Task instructions
Would you copy each line of the data below that has "none"?

══ Records

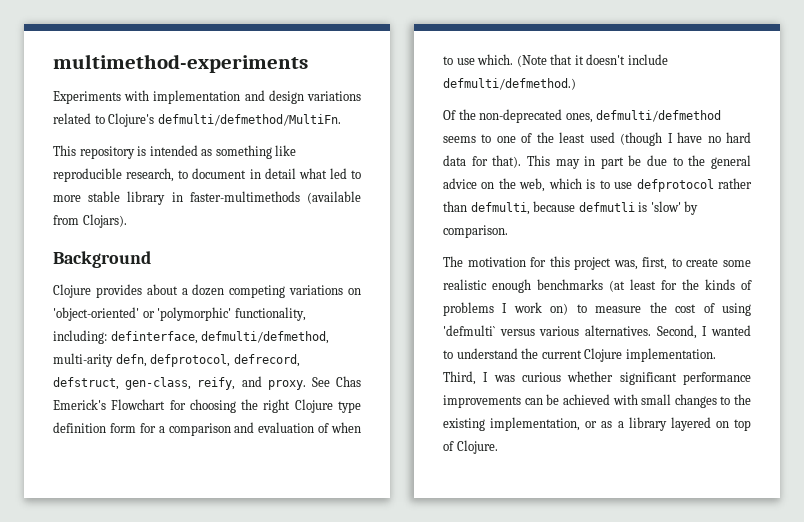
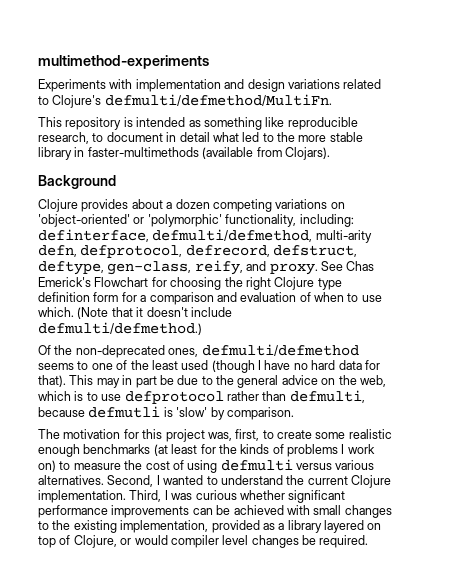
(361, 174) none -> [277,132,295,142] the
(119, 383) none -> [38,261,104,275] deftype,
[443,325,495,336] 'defmulti` -> [220,459,293,471] defmulti
[585,421,598,428] or -> [211,520,260,533] provided
[456,440,498,454] Clojure. -> [73,535,369,548] Clojure, or would compiler level changes be required.

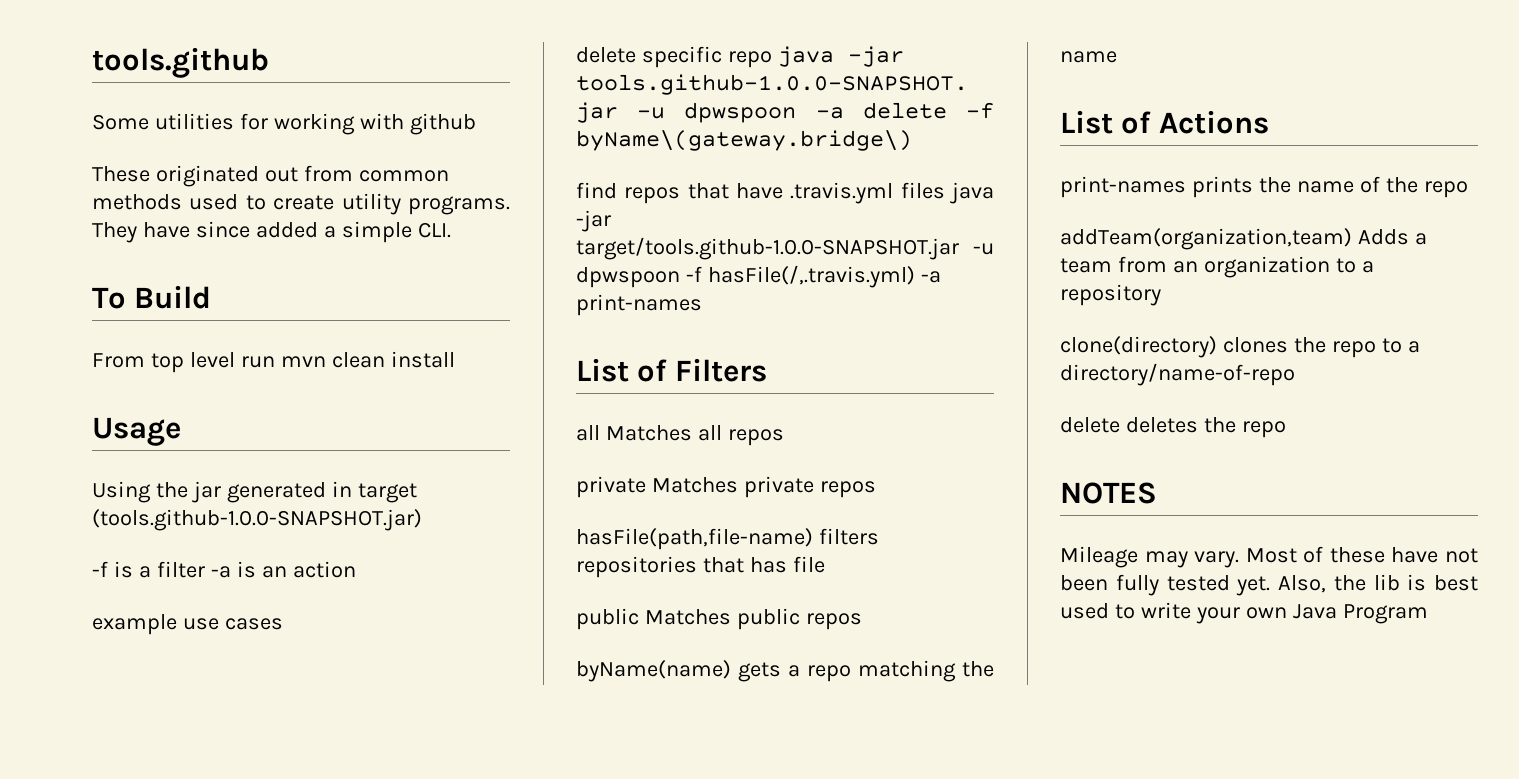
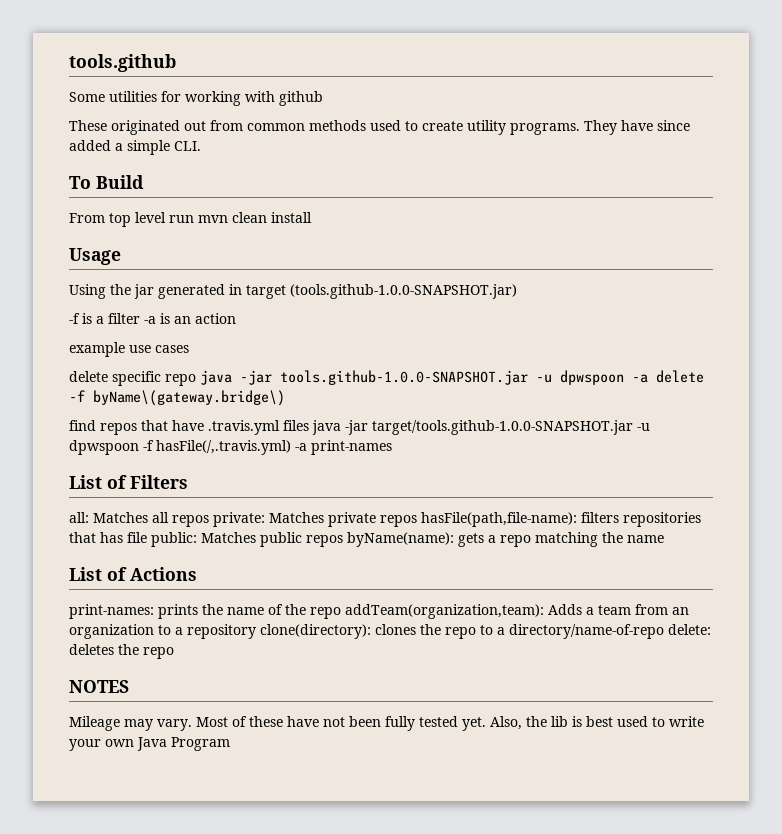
[576,425,600,441] all -> [69,512,89,523] all:
[576,476,646,498] // private -> [213,512,265,527] private:
[576,528,813,550] // hasFile(path,file-name) -> [421,512,577,527] hasFile(path,file-name):
[576,608,639,630] // public -> [151,532,197,547] public:
[576,660,731,682] // byName(name) -> [347,532,454,547] byName(name):
[1060,176,1186,198] print-names -> [69,604,154,619] print-names:
[1060,228,1352,250] // addTeam(organization,team) -> [345,604,544,619] addTeam(organization,team):
[1060,336,1217,358] // clone(directory) -> [260,624,371,639] clone(directory):
[1060,417,1120,433] // delete -> [668,624,711,635] delete:

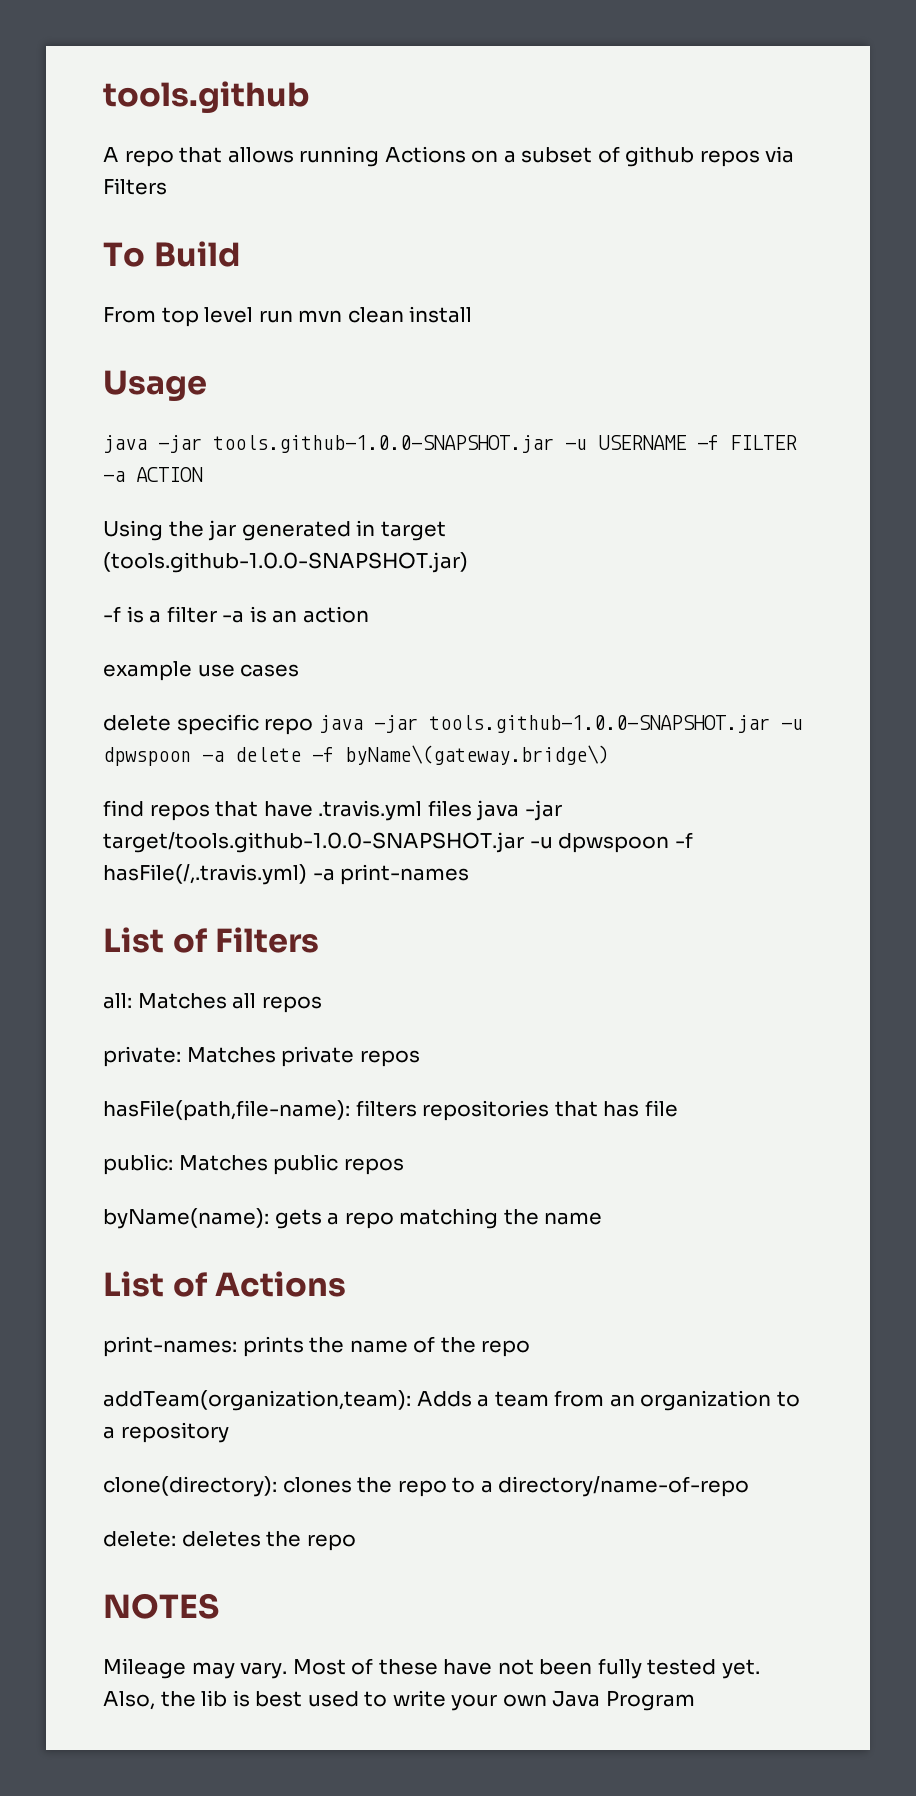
[69,91,323,106] [69,120,690,135] [69,140,201,155] Some utilities for working with github // These originated out from common methods used to create utility programs. They have since added a simple CLI. -> [103,146,795,167] [103,178,167,195] A repo that allows running Actions on a subset of github repos via Filters
(121, 256) none -> [103,435,797,453] [103,467,203,482] // java -jar tools.github-1.0.0-SNAPSHOT.jar -u USERNAME -f FILTER -a ACTION
(209, 521) none -> (322, 1004) //
(417, 521) none -> (420, 1058) //
(147, 537) none -> (678, 1108) //
(343, 541) none -> (404, 1166) //
(341, 613) none -> (531, 1348) //
(256, 631) none -> (229, 1432) //
(664, 631) none -> (750, 1486) //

════

Problem solution
(361, 174) none -> [277,132,295,142] the
(119, 383) none -> [38,261,104,275] deftype,
(121, 256) none -> [103,435,797,453] [103,467,203,482] // java -jar tools.github-1.0.0-SNAPSHOT.jar -u USERNAME -f FILTER -a ACTION
(209, 521) none -> (322, 1004) //
(417, 521) none -> (420, 1058) //
(147, 537) none -> (678, 1108) //
(343, 541) none -> (404, 1166) //
(341, 613) none -> (531, 1348) //
(256, 631) none -> (229, 1432) //
(664, 631) none -> (750, 1486) //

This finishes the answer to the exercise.